Illustration of test accuracies of all models for three classes with different number of semantic attributes

The above graph provides a comparative analysis of test accuracy for different models when evaluated using 13, 9, and 7 semantic attributes.

In conclusion, the analysis indicates that selecting an optimal number of semantic attributes, such as 9, significantly enhances the performance of various deep learning models in plant disease classification. Models exhibit higher accuracy with 9 attributes compared to 13 or 7 attributes. This improvement is due to the removal of attributes that are common across all classes, such as the green color, which helps in reducing noise and redundancy. The experiment underscores the significance of selecting a balanced set of attributes to achieve the best performance in plant disease classification tasks, allowing models to extract more relevant features and make better decisions.

5 Conclusion and future works

Our paper introduces a novel approach that leverages semantic attributes by concatenating these attributes with the features extracted by the model for the classification. Addition of semantic attributes to the feature set enabled the access of more contextual information for classification. Through the integration of semantic features, we observed an increase in performance and accuracy. Our approach involves using different pretrained models like ResNet, GoogleNet, VitB16, ensuring a comprehensive evaluation on different architectures. Our work demonstrates that this strategy effectively enhances model performance across a variety of trials and model designs.

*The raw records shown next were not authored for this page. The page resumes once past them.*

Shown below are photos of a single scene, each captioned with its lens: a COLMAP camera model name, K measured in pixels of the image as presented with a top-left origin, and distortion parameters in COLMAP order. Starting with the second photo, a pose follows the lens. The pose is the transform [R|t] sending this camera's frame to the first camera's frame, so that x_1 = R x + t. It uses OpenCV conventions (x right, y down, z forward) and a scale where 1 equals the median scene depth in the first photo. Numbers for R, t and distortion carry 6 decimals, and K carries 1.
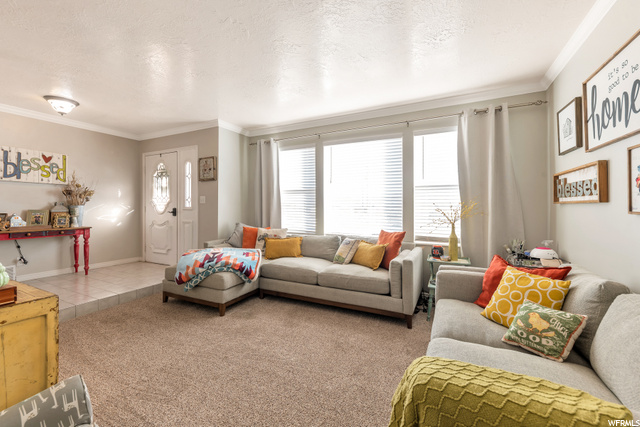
lens RADIAL K [[257.8, 0, 321.6], [0, 257.8, 208.6], [0, 0, 1]] dist [0.001085, 0.000050]
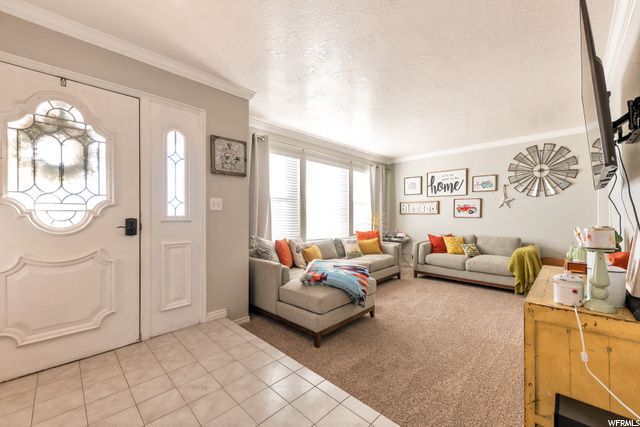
lens RADIAL K [[257.8, 0, 316.9], [0, 257.8, 215.9], [0, 0, 1]] dist [0.001085, 0.000050]
pose [[0.315069, -0.004048, 0.949060, -0.969945], [0.001698, 0.999992, 0.003701, -0.008314], [-0.949067, 0.000445, 0.315073, 0.578404]]
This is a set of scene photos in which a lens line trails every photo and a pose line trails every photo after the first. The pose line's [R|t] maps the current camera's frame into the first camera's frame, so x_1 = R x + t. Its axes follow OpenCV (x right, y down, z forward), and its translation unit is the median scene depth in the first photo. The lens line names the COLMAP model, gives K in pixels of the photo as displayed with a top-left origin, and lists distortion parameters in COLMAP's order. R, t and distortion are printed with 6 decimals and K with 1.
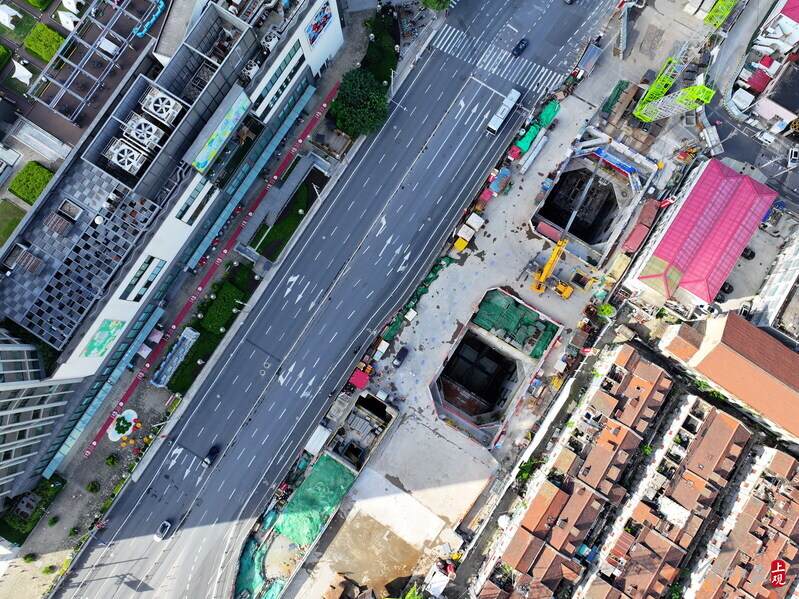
lens RADIAL K [[558.5, 0, 398.1], [0, 558.5, 300.4], [0, 0, 1]] dist [-0.006309, 0.011546]
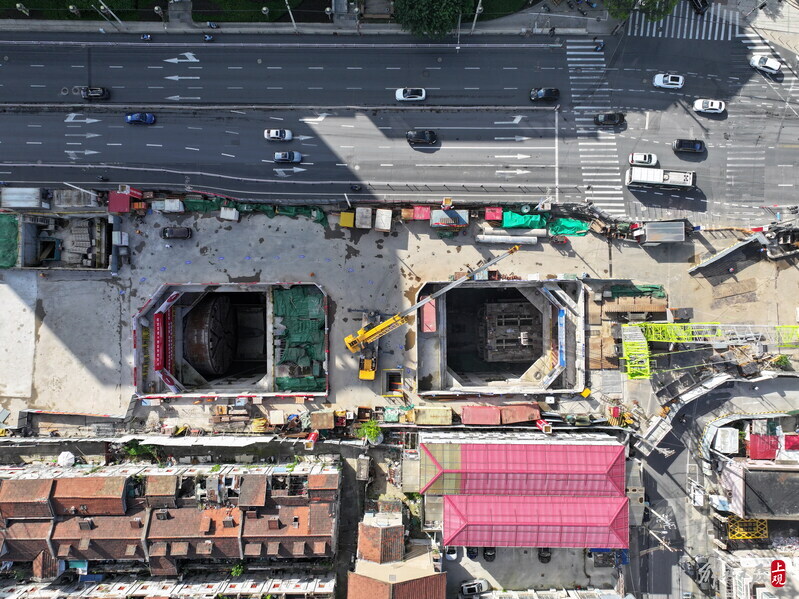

Additionally we provide a detailed analysis of impact of semantic attributes on classification, highlighting their significance in models performance.

While this method of using using semantic attributes is providing good results but there are several other approaches for future exploration and implementation to consider. One potential approach is integrating semantic attributes with multimodal data, combining visual and textual features to enhance model performance. By incorporating self attention layer into pretrained models, which helps in capturing dependencies at different levels and enhance feature extraction. Other approaches like use of semantic attributes in fewshot learning metrics. Our approach can also be supplemented with various data augmentation methods to generate more data and make the model robust in practical scenarios.

Advanced data augmentation methods should also be explored, as techniques like rotation, scaling, and color adjustments can produce more diverse training samples and enhance model robustness. Additionally, integrating Generative Adversarial Networks (GANs) could further improve performance by generating synthetic samples to enrich the dataset. These approaches can complement the success of semantic attributes, leading to more effective solutions in plant disease classification and precision agriculture.